DOCUMENT EXCERPT:
Skip to content

ST2Projects/lemmy-media-scraper

Repository files navigation

Lemmy Media Scraper

A Go-based tool for scraping and downloading media (images, videos, and other files) from Lemmy instances. Features intelligent deduplication using content hashing and comprehensive metadata storage.

Warning

This project is almost entriely vibe-coded as an experiment. It works and I've reviewed the code but be careful...

Features

  • Multi-instance support: Connect to any Lemmy instance
  • Community-specific scraping: Target specific communities or scrape from the hot page
  • Intelligent deduplication: Uses SHA-256 content hashing to avoid downloading duplicates
  • Comprehensive metadata: Stores post details, community info, author data, and more in SQLite
  • Multiple run modes: One-time execution or continuous monitoring
  • Flexible media filtering: Choose which media types to download (images, videos, other)
  • Organized storage: Files automatically organized by community
  • Smart pagination: Configurable limits with optional stopping at previously seen posts
  • Web UI: Browse and manage downloaded media with a modern HTMX-based interface
  • Full-text search: Fast FTS5-powered search across titles, communities, creators, and URLs
  • Tag system: Organize media with user-defined tags or AI-powered auto-tagging
  • Thumbnail generation: Automatic thumbnails for images and videos (FFmpeg required for videos)
  • Image recognition: Optional AI-powered classification using Ollama vision models
  • Statistics dashboard: Timeline charts, top creators, storage breakdown, and more
  • Real-time progress: WebSocket-based live updates during scraping

Requirements

  • Go 1.21 or later
  • SQLite3
  • A Lemmy account on the instance you want to scrape

Installation

Pre-built Binaries

Download the latest release for your platform from the Releases page.

Linux (x86_64):

wget https://github.com/ST2Projects/lemmy-media-scraper/releases/latest/download/lemmy-scraper_*_Linux_x86_64.tar.gz
tar -xzf lemmy-scraper_*_Linux_x86_64.tar.gz
./lemmy-scraper -config config.example.yaml

macOS (Apple Silicon):

wget https://github.com/ST2Projects/lemmy-media-scraper/releases/latest/download/lemmy-scraper_*_Darwin_arm64.tar.gz
tar -xzf lemmy-scraper_*_Darwin_arm64.tar.gz
./lemmy-scraper -config config.example.yaml

Each release includes:

  • The lemmy-scraper binary
  • config.example.yaml - Example configuration file
  • README.md - Documentation

Docker

Run with Docker Compose (recommended):

git clone https://github.com/ST2Projects/lemmy-media-scraper.git
cd lemmy-media-scraper
mkdir -p config downloads
cp config.docker.yaml config/config.yaml
# Edit config/config.yaml with your credentials
docker-compose up -d

Or use the pre-built image:

docker pull ghcr.io/ST2Projects/lemmy-media-scraper:latest

See README.Docker.md for detailed Docker deployment instructions.

GIVEN DATA:
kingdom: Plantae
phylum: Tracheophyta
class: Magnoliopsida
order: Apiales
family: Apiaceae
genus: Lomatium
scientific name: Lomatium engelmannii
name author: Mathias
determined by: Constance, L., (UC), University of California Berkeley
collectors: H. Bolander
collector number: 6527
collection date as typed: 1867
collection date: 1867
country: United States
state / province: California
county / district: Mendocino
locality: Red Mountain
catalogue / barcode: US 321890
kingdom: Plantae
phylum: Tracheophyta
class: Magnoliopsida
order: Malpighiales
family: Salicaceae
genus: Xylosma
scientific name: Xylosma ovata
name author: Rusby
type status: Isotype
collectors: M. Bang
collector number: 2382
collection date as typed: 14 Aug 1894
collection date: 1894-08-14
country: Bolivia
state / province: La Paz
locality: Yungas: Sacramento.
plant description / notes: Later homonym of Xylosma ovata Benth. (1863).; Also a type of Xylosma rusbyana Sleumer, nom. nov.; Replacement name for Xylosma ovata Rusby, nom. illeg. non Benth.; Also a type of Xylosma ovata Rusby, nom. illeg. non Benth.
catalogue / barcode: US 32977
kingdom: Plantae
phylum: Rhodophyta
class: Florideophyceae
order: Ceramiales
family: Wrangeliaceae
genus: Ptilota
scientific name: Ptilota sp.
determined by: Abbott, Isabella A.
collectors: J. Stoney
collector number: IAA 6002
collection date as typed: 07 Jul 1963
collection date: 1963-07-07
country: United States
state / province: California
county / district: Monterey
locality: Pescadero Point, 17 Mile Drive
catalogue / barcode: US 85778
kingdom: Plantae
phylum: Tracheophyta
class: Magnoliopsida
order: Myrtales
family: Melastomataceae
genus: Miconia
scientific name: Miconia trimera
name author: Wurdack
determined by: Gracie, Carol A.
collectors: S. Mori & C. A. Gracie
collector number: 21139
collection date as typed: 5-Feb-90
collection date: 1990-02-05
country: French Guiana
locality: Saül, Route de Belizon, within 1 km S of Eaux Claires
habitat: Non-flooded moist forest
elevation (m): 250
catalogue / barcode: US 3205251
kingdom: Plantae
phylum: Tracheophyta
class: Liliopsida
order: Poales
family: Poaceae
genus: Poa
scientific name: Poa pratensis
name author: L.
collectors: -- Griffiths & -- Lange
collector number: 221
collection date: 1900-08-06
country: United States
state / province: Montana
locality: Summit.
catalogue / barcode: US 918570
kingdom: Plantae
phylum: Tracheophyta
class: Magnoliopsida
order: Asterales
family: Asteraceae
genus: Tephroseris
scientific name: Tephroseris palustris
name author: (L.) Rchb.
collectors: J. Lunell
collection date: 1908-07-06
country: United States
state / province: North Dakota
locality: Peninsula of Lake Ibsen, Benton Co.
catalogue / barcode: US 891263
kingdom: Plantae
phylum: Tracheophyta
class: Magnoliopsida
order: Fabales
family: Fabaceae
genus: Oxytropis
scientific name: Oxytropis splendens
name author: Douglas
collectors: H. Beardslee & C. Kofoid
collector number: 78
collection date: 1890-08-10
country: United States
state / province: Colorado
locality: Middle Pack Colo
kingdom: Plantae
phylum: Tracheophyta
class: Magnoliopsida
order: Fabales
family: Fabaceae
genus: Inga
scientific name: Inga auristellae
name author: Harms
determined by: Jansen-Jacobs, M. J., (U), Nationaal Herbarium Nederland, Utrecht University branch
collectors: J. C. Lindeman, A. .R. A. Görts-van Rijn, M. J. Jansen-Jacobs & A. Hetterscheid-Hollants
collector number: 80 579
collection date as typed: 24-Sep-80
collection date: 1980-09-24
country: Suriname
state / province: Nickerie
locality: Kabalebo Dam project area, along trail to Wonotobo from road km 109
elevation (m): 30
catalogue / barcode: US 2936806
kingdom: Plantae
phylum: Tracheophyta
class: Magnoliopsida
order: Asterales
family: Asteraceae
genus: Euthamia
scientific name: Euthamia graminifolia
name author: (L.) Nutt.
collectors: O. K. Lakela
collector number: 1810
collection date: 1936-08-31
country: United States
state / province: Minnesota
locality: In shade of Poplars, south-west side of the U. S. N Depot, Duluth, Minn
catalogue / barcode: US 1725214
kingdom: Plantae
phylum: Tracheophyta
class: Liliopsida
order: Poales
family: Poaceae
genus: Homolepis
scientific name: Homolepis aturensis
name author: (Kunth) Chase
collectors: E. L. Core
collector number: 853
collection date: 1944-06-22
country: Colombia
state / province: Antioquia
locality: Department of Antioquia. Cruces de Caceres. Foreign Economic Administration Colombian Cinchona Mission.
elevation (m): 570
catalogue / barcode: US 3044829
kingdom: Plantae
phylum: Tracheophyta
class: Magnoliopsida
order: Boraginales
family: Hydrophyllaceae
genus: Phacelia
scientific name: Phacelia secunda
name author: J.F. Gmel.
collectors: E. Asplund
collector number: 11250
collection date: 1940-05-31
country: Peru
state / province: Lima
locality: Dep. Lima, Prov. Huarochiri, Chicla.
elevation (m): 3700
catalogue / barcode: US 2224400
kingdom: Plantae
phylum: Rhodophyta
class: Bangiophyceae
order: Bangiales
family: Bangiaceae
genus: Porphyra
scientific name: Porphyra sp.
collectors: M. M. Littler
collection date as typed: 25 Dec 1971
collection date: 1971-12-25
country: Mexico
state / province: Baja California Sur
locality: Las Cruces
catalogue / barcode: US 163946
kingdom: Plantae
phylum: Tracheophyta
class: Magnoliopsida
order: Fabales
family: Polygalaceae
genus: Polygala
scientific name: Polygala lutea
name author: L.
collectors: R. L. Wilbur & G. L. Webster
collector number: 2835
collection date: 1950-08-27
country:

WHAT TO WORK ON: Copy the Lemmy Media Scraper page from "Requirements" up to and including "the Releases page.", substituting "Go 1.22" for "Go 1.21". Rely only on the text itself.

REPLY:
Requirements

  • Go 1.22 or later
  • SQLite3
  • A Lemmy account on the instance you want to scrape

Installation

Pre-built Binaries

Download the latest release for your platform from the Releases page.